# My American dark walnut slingshot



## hawk2009 (Dec 30, 2009)

Well this is what I have come up with, and what an awsome little shooter this is, I will have another go with this tomorrow let me know what you think.


----------



## Charles (Aug 26, 2010)

Looks like that one suits you very well indeed! Nice job on the frame, and great shooting, as usual.

Cheers ........ Charles


----------



## Bill Hays (Aug 9, 2010)

Nice shooting, and a really nice looking slingshot as well. My favorite woods are Walnut and Hickory... and you've done that one justice!


----------



## bullseyeben! (Apr 24, 2011)

Nice one!


----------



## Jesus Freak (Dec 31, 2011)

Good job and good shooting!


----------



## treefork (Feb 1, 2010)

I like the hammer grip and wide fork.


----------



## M.J (Nov 1, 2010)

Hammer-grip target shooters are very underrated, I think they can be very good.
I like this one alot! Simple and purposeful.


----------



## hawk2009 (Dec 30, 2009)

M_J said:


> Hammer-grip target shooters are very underrated, I think they can be very good.
> I like this one alot! Simple and purposeful.


hammer grip or sideways shooting seems so natural to me, ott holding the slingshot upright does not feel comfortable to me, besides I can't hit the garage door from ten feet away shooting like that.


----------



## Dayhiker (Mar 13, 2010)

That one looks like a fork could easily be snapped off -- no by you, Hawk, but by a beginner who still gets fork hits. Looks great, though.


----------



## hawk2009 (Dec 30, 2009)

Dayhiker said:


> That one looks like a fork could easily be snapped off -- no by you, Hawk, but by a beginner who still gets fork hits. Looks great, though.

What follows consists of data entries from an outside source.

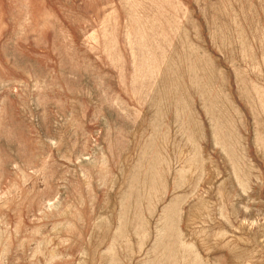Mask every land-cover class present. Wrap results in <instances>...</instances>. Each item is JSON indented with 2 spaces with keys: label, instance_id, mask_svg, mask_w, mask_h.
<instances>
[{
  "label": "rangeland",
  "instance_id": "1",
  "mask_svg": "<svg viewBox=\"0 0 264 264\" xmlns=\"http://www.w3.org/2000/svg\"><path fill=\"white\" fill-rule=\"evenodd\" d=\"M0 264H264V0H0Z\"/></svg>",
  "mask_w": 264,
  "mask_h": 264
}]
</instances>
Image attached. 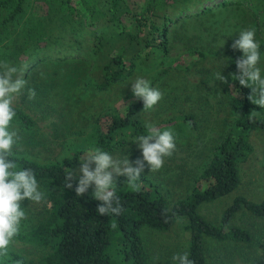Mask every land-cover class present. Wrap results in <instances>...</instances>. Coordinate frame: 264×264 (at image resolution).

To be honest I can't see a problem with it. But for safety reasons I think any slingshot after a fork hit if made of wood should not be used again, Only those made of steel or g10 could you safely shoot again after a hit.


----------



## slingshooterman (Mar 21, 2011)

walnuts an amazing wood!


----------



## Berkshire bred (Mar 4, 2012)

looks like a job well done


----------